### [課題内容]
以下の資料の全行を、一字も改変せずにそのまま書き出してください。

保存データ項目:
────────────────────────────────────────

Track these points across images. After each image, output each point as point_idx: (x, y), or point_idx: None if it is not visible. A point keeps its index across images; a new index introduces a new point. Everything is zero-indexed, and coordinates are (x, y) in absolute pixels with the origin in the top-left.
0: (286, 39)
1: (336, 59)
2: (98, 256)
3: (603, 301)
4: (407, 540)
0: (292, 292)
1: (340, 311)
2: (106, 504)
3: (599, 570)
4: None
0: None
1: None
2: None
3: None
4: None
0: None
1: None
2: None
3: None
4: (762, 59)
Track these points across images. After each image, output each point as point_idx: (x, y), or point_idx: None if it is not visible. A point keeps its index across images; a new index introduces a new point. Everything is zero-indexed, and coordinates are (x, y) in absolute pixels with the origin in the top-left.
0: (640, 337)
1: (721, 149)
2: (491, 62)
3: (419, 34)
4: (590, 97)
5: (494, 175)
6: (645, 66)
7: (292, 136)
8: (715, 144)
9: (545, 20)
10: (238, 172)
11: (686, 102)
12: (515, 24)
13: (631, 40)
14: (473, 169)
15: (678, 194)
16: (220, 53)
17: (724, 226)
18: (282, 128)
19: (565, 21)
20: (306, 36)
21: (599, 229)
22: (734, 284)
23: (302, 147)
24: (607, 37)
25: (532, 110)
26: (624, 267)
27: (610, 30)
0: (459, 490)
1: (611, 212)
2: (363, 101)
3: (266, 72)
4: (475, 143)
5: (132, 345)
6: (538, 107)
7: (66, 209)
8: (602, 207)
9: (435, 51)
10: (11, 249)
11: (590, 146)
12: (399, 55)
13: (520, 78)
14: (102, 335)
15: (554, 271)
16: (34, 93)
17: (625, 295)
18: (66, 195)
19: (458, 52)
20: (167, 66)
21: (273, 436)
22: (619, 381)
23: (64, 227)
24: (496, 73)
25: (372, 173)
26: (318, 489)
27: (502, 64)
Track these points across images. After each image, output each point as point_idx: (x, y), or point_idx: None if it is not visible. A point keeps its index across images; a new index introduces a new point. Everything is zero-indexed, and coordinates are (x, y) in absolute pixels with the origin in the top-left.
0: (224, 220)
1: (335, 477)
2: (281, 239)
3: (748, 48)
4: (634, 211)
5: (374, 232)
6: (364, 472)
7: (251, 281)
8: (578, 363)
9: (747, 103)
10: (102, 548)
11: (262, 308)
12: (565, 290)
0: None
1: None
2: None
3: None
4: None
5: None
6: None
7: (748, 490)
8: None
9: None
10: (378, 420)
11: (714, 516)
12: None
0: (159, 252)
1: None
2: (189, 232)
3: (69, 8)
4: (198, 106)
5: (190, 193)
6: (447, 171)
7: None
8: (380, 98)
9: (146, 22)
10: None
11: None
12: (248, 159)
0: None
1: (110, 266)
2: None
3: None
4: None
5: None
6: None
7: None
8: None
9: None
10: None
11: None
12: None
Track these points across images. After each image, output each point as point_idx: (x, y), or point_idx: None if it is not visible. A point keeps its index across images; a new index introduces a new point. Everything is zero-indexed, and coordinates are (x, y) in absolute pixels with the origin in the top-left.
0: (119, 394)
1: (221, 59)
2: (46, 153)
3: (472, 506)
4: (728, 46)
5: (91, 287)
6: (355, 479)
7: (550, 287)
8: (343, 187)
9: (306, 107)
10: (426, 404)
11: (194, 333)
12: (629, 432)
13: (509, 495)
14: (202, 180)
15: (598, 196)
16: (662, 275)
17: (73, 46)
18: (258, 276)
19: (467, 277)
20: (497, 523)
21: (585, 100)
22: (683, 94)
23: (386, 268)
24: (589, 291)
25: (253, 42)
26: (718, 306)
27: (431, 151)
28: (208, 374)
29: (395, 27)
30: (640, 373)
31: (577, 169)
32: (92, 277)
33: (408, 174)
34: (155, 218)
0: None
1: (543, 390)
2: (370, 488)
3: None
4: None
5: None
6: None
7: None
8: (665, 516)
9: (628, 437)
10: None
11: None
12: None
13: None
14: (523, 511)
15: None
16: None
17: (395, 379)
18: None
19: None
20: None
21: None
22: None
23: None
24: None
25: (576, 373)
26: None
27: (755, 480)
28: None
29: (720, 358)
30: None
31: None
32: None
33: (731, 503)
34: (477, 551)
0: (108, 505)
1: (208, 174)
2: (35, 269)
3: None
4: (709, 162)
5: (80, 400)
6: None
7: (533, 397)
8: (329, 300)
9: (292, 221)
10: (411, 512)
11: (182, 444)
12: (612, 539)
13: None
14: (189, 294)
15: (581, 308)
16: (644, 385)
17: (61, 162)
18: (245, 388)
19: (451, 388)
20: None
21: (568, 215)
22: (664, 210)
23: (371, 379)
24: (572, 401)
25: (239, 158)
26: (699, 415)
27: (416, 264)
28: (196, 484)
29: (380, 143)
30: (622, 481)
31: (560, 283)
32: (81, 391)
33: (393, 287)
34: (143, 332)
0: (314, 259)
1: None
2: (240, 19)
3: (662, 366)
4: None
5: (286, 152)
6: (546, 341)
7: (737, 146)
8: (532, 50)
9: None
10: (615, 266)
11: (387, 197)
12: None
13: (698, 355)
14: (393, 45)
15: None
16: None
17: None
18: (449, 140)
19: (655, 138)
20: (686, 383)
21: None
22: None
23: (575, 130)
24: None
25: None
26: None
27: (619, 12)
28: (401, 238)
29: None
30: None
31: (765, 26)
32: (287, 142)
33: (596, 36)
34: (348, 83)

────────────────────────────────────────

### [解答]
Track these points across images. After each image, output each point as point_idx: (x, y), or point_idx: None if it is not visible. A point keeps its index across images; a new index introduces a new point. Everything is zero-indexed, and coordinates are (x, y) in absolute pixels with the origin in the top-left.
0: (286, 39)
1: (336, 59)
2: (98, 256)
3: (603, 301)
4: (407, 540)
0: (292, 292)
1: (340, 311)
2: (106, 504)
3: (599, 570)
4: None
0: None
1: None
2: None
3: None
4: None
0: None
1: None
2: None
3: None
4: (762, 59)
Track these points across images. After each image, output each point as point_idx: (x, y), or point_idx: None if it is not visible. A point keeps its index across images; a new index introduces a new point. Everything is zero-indexed, and coordinates are (x, y) in absolute pixels with the origin in the top-left.
0: (640, 337)
1: (721, 149)
2: (491, 62)
3: (419, 34)
4: (590, 97)
5: (494, 175)
6: (645, 66)
7: (292, 136)
8: (715, 144)
9: (545, 20)
10: (238, 172)
11: (686, 102)
12: (515, 24)
13: (631, 40)
14: (473, 169)
15: (678, 194)
16: (220, 53)
17: (724, 226)
18: (282, 128)
19: (565, 21)
20: (306, 36)
21: (599, 229)
22: (734, 284)
23: (302, 147)
24: (607, 37)
25: (532, 110)
26: (624, 267)
27: (610, 30)
0: (459, 490)
1: (611, 212)
2: (363, 101)
3: (266, 72)
4: (475, 143)
5: (132, 345)
6: (538, 107)
7: (66, 209)
8: (602, 207)
9: (435, 51)
10: (11, 249)
11: (590, 146)
12: (399, 55)
13: (520, 78)
14: (102, 335)
15: (554, 271)
16: (34, 93)
17: (625, 295)
18: (66, 195)
19: (458, 52)
20: (167, 66)
21: (273, 436)
22: (619, 381)
23: (64, 227)
24: (496, 73)
25: (372, 173)
26: (318, 489)
27: (502, 64)
Track these points across images. After each image, output each point as point_idx: (x, y), or point_idx: None if it is not visible. A point keeps its index across images; a new index introduces a new point. Everything is zero-indexed, and coordinates are (x, y) in absolute pixels with the origin in the top-left.
0: (224, 220)
1: (335, 477)
2: (281, 239)
3: (748, 48)
4: (634, 211)
5: (374, 232)
6: (364, 472)
7: (251, 281)
8: (578, 363)
9: (747, 103)
10: (102, 548)
11: (262, 308)
12: (565, 290)
0: None
1: None
2: None
3: None
4: None
5: None
6: None
7: (748, 490)
8: None
9: None
10: (378, 420)
11: (714, 516)
12: None
0: (159, 252)
1: None
2: (189, 232)
3: (69, 8)
4: (198, 106)
5: (190, 193)
6: (447, 171)
7: None
8: (380, 98)
9: (146, 22)
10: None
11: None
12: (248, 159)
0: None
1: (110, 266)
2: None
3: None
4: None
5: None
6: None
7: None
8: None
9: None
10: None
11: None
12: None
Track these points across images. After each image, output each point as point_idx: (x, y), or point_idx: None if it is not visible. A point keeps its index across images; a new index introduces a new point. Everything is zero-indexed, and coordinates are (x, y) in absolute pixels with the origin in the top-left.
0: (119, 394)
1: (221, 59)
2: (46, 153)
3: (472, 506)
4: (728, 46)
5: (91, 287)
6: (355, 479)
7: (550, 287)
8: (343, 187)
9: (306, 107)
10: (426, 404)
11: (194, 333)
12: (629, 432)
13: (509, 495)
14: (202, 180)
15: (598, 196)
16: (662, 275)
17: (73, 46)
18: (258, 276)
19: (467, 277)
20: (497, 523)
21: (585, 100)
22: (683, 94)
23: (386, 268)
24: (589, 291)
25: (253, 42)
26: (718, 306)
27: (431, 151)
28: (208, 374)
29: (395, 27)
30: (640, 373)
31: (577, 169)
32: (92, 277)
33: (408, 174)
34: (155, 218)
0: None
1: (543, 390)
2: (370, 488)
3: None
4: None
5: None
6: None
7: None
8: (665, 516)
9: (628, 437)
10: None
11: None
12: None
13: None
14: (523, 511)
15: None
16: None
17: (395, 379)
18: None
19: None
20: None
21: None
22: None
23: None
24: None
25: (576, 373)
26: None
27: (755, 480)
28: None
29: (720, 358)
30: None
31: None
32: None
33: (731, 503)
34: (477, 551)
0: (108, 505)
1: (208, 174)
2: (35, 269)
3: None
4: (709, 162)
5: (80, 400)
6: None
7: (533, 397)
8: (329, 300)
9: (292, 221)
10: (411, 512)
11: (182, 444)
12: (612, 539)
13: None
14: (189, 294)
15: (581, 308)
16: (644, 385)
17: (61, 162)
18: (245, 388)
19: (451, 388)
20: None
21: (568, 215)
22: (664, 210)
23: (371, 379)
24: (572, 401)
25: (239, 158)
26: (699, 415)
27: (416, 264)
28: (196, 484)
29: (380, 143)
30: (622, 481)
31: (560, 283)
32: (81, 391)
33: (393, 287)
34: (143, 332)
0: (314, 259)
1: None
2: (240, 19)
3: (662, 366)
4: None
5: (286, 152)
6: (546, 341)
7: (737, 146)
8: (532, 50)
9: None
10: (615, 266)
11: (387, 197)
12: None
13: (698, 355)
14: (393, 45)
15: None
16: None
17: None
18: (449, 140)
19: (655, 138)
20: (686, 383)
21: None
22: None
23: (575, 130)
24: None
25: None
26: None
27: (619, 12)
28: (401, 238)
29: None
30: None
31: (765, 26)
32: (287, 142)
33: (596, 36)
34: (348, 83)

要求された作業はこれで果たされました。